What I want to improve: the crisis visuals feel functional but not beautiful. The drought overlay is a warm tan pulse. Famine is a grey-brown desaturation. These communicate but they don’t carry atmosphere. I want to give drought a particle system, dry cracking particles drifting off land tiles. I want famine to dim the overall palette in the affected region. Plague should feel more visceral; right now the purple ring around a settlement is subtle.

The progression in Steward mode also flattens toward the end. Once you hit three or four cities you have so much food surplus and energy regeneration that crises stop being threatening. A late-game difficulty ramp, faster crisis intervals, compound crises, or a catastrophic endgame event, would fix this.

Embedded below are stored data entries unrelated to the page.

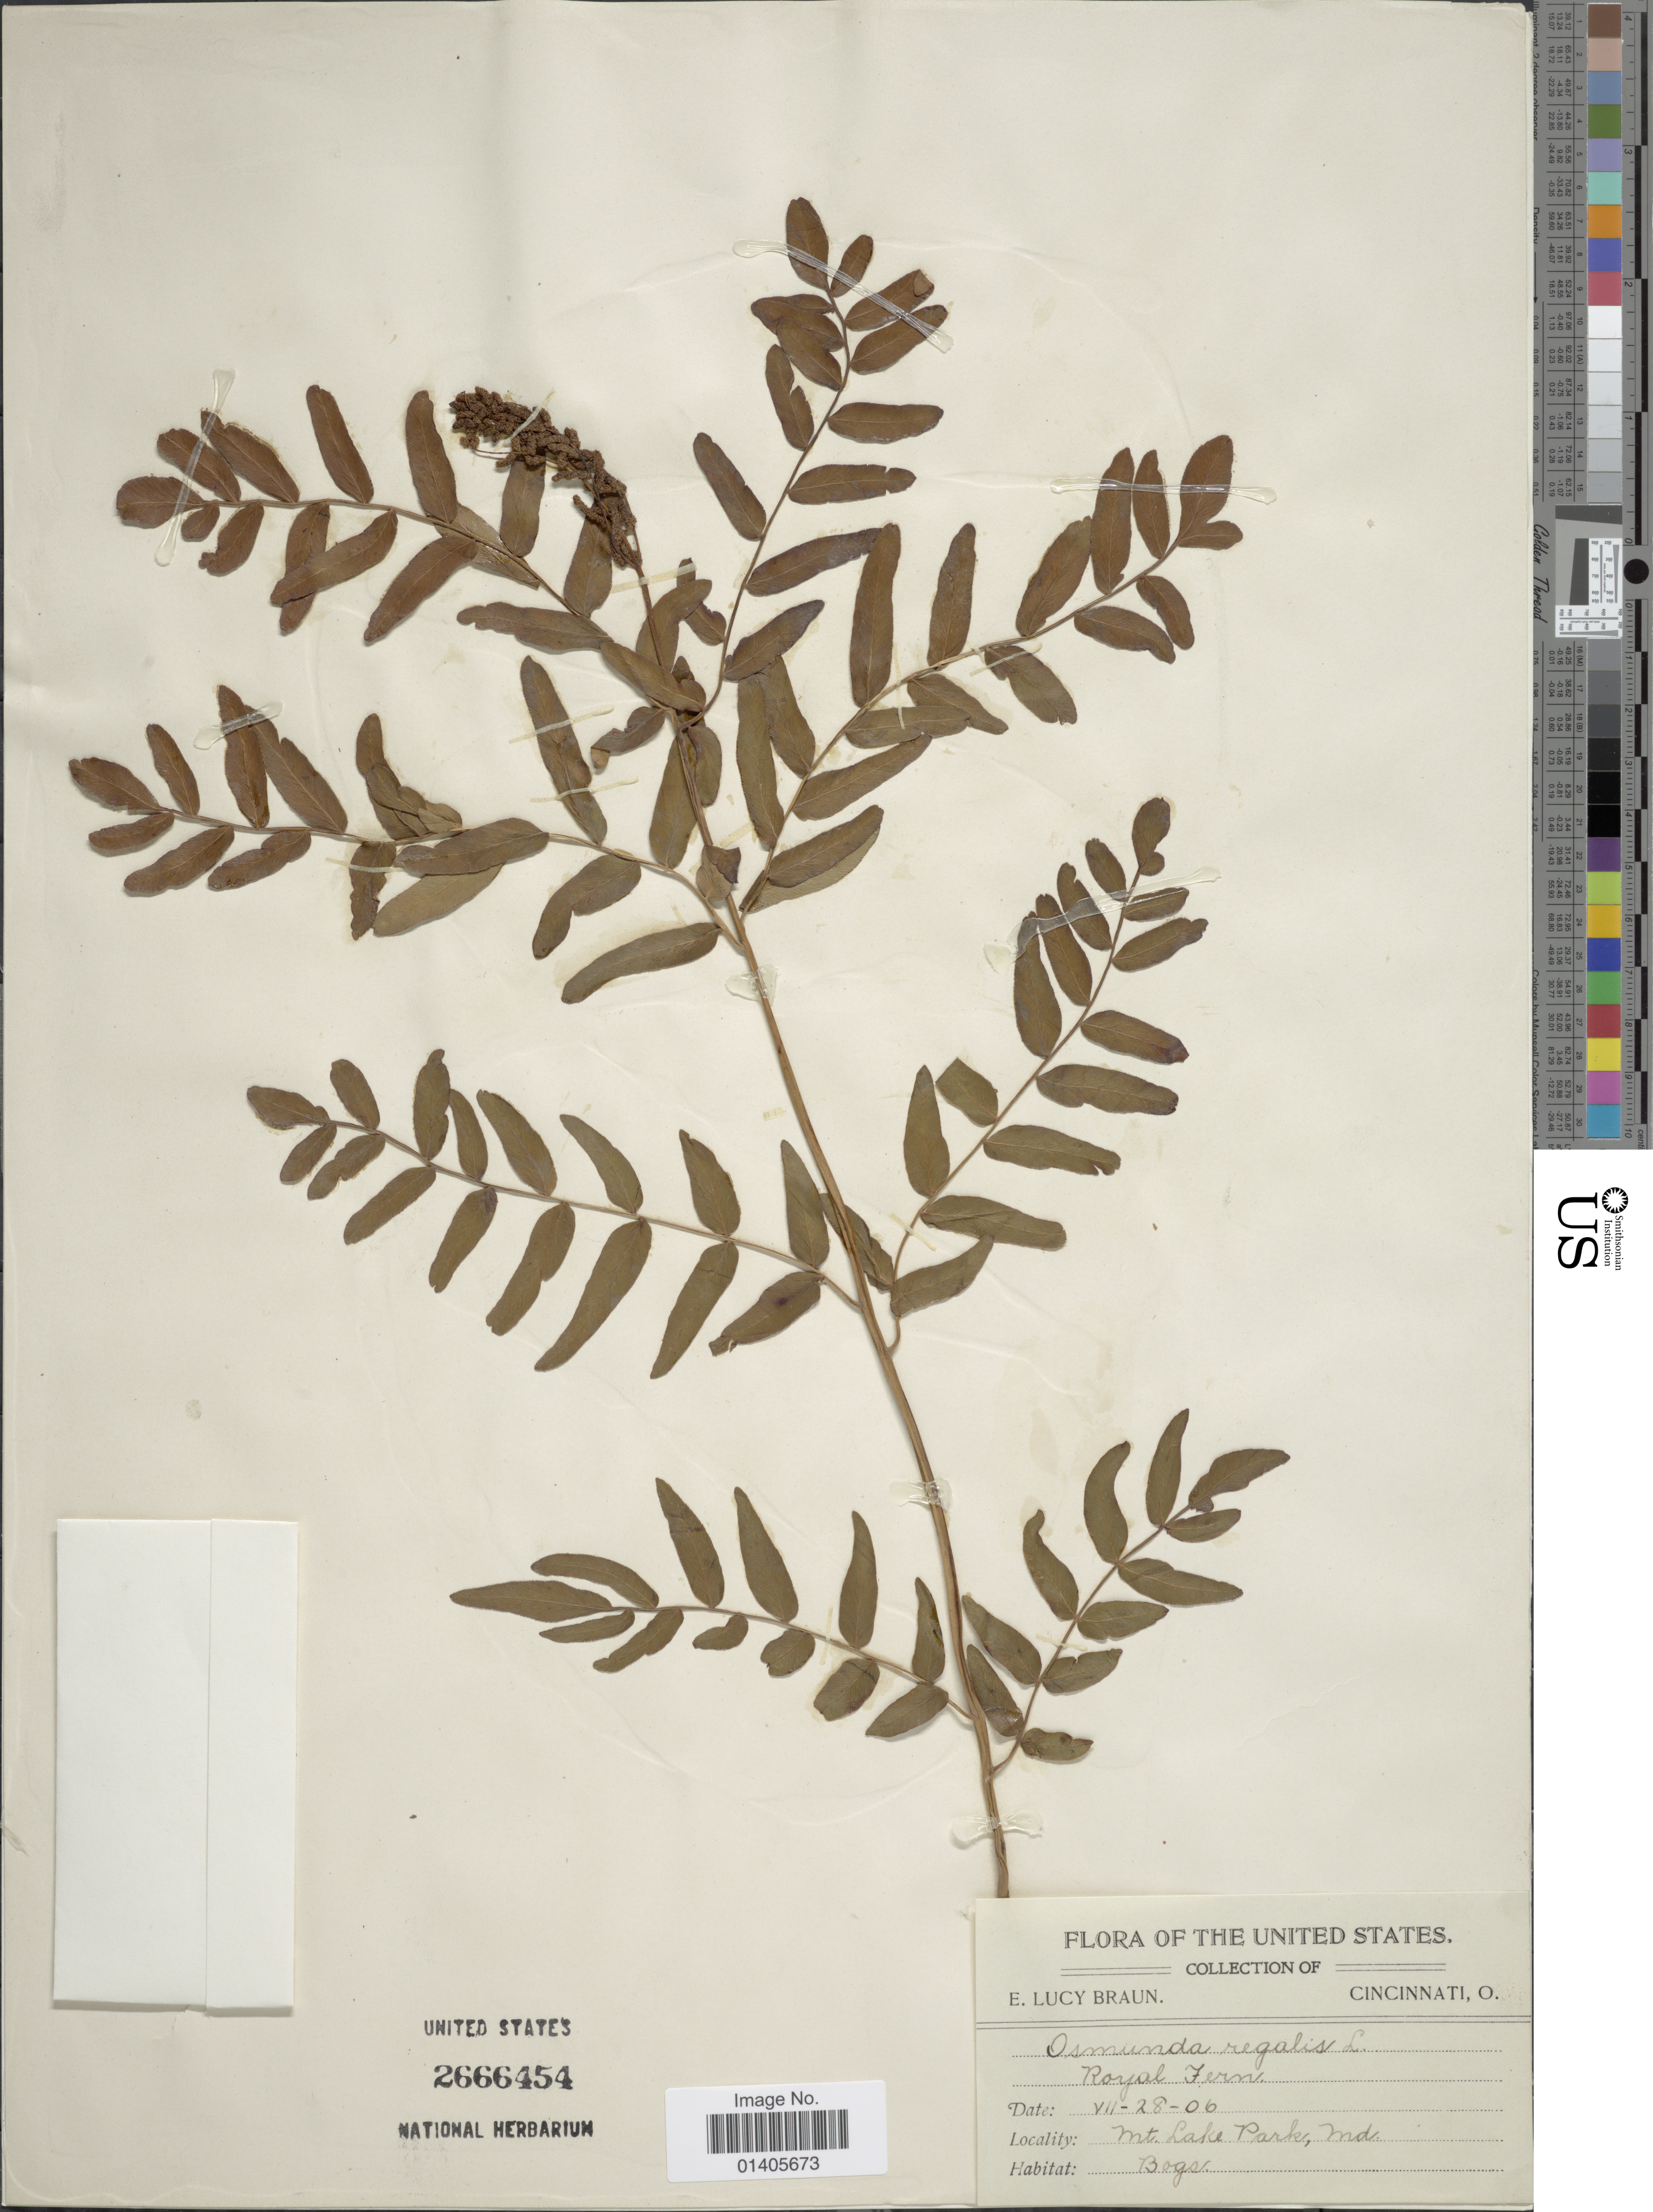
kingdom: Plantae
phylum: Tracheophyta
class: Polypodiopsida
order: Osmundales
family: Osmundaceae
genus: Osmunda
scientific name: Osmunda regalis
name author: L.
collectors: E. L. Braun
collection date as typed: Transcribed d/m/y: 28/7/6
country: United States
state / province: Maryland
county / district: Garrett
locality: Mt Lake Park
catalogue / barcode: US 2666454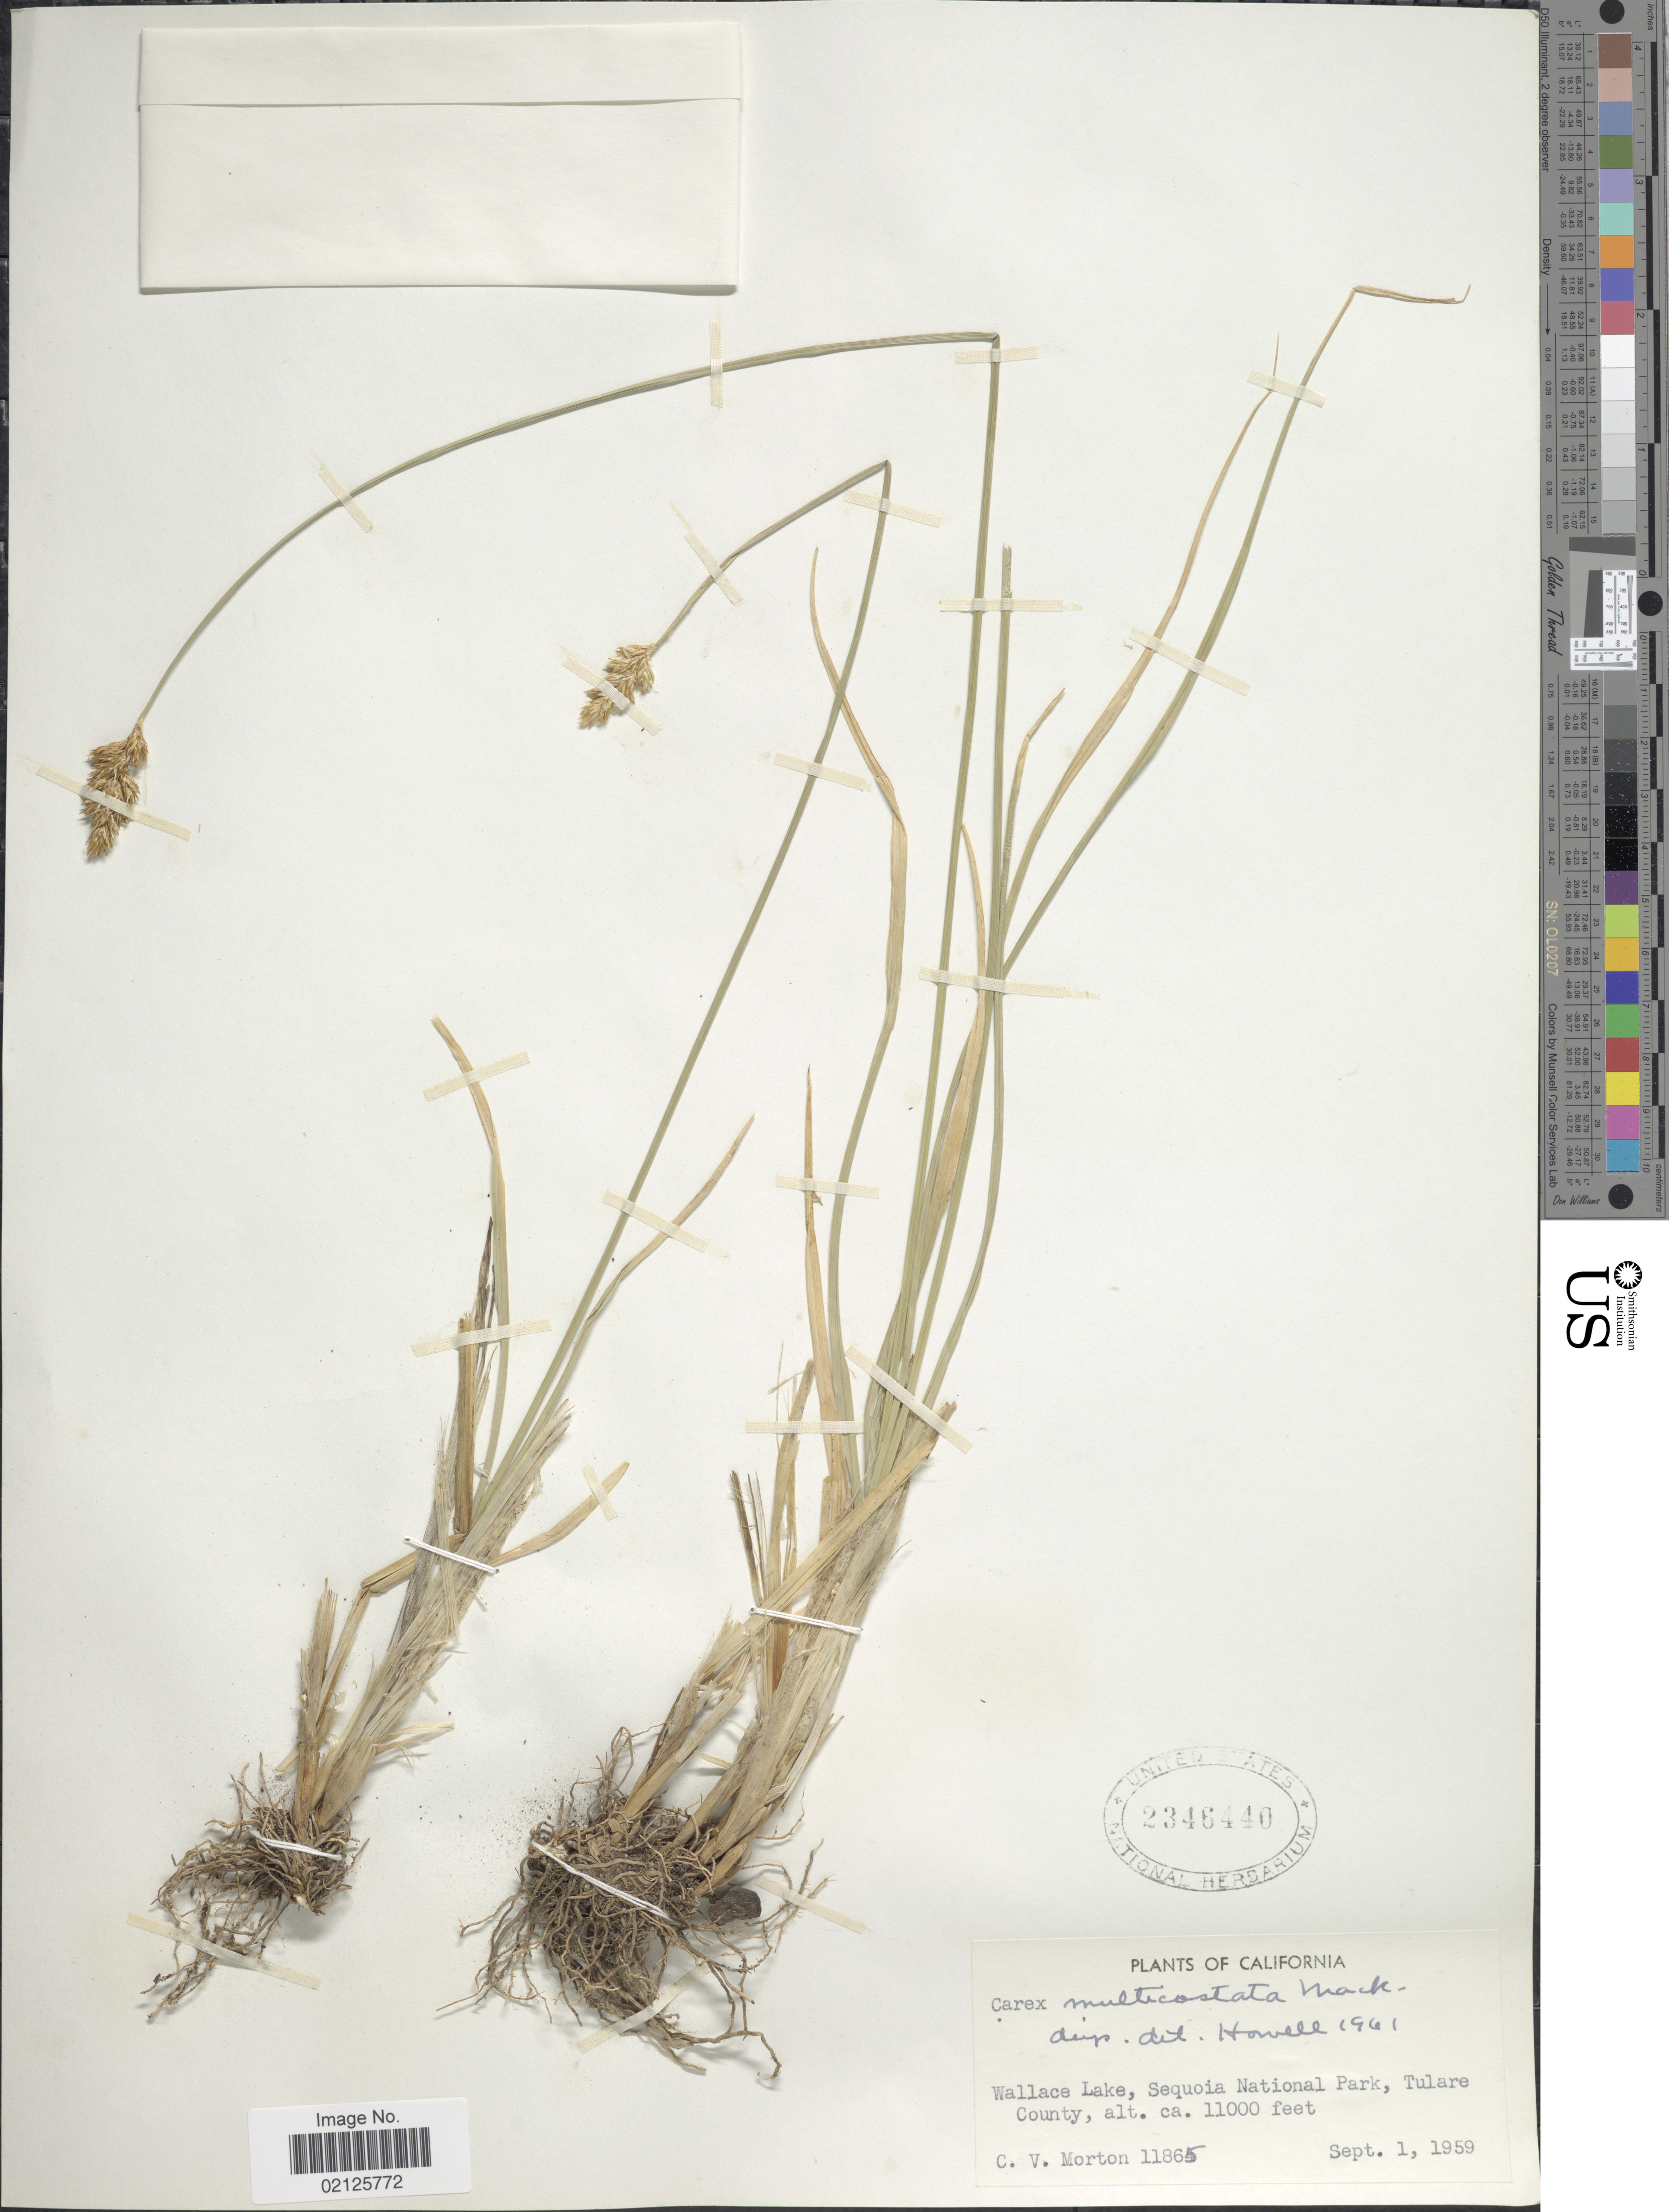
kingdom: Plantae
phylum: Tracheophyta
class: Liliopsida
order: Poales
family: Cyperaceae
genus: Carex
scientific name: Carex multicostata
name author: Mack.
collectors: C. V. Morton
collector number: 11865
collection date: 1959-09-01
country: United States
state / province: California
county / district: Tulare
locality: Wallace Lake, Sequoia National Park, Tulare County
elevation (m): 3353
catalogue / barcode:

The biggest gap in the project is sound. The CA is a visual medium by default but each of these events, the founding sparkle, the tier burst, the earthquake beam, have clear sonic signatures that are missing. A procedurally pitched tone that scales with energy level during tsunami expansion would make the game feel dramatically more alive. That’s the first thing I’d add.

References

Inspirations

  • Conway’s Game of Life and its B/S rule notation — the conceptual ancestor of the B5678/S45678 terrain rule used here
  • DRIFT  & GALACTIC (my previous p5.js projects, S2026) 
  • Kanchan Chandra’s “The Age of New Nationalisms” JTerm course at NYUAD — specifically the framework around stratified resource access as the material basis for collective identity formation

Technical Resources

AI Disclosure

Claude (Anthropic) assisted with mathematical tuning of several system parameters, particularly the food balance constants (FOOD_PER_LAND, TIER_FOOD_NEED), the crisis damage thresholds, and the probability values for drought and famine spread. I used it iteratively alongside manual playtesting rather than as a one-shot solution. All system architecture, rule design, and structural decisions were my own. Also, UI. I am terrible with UI. AI carried me mostly here and I believe this particular usage is OK because UI design was not a part of our class.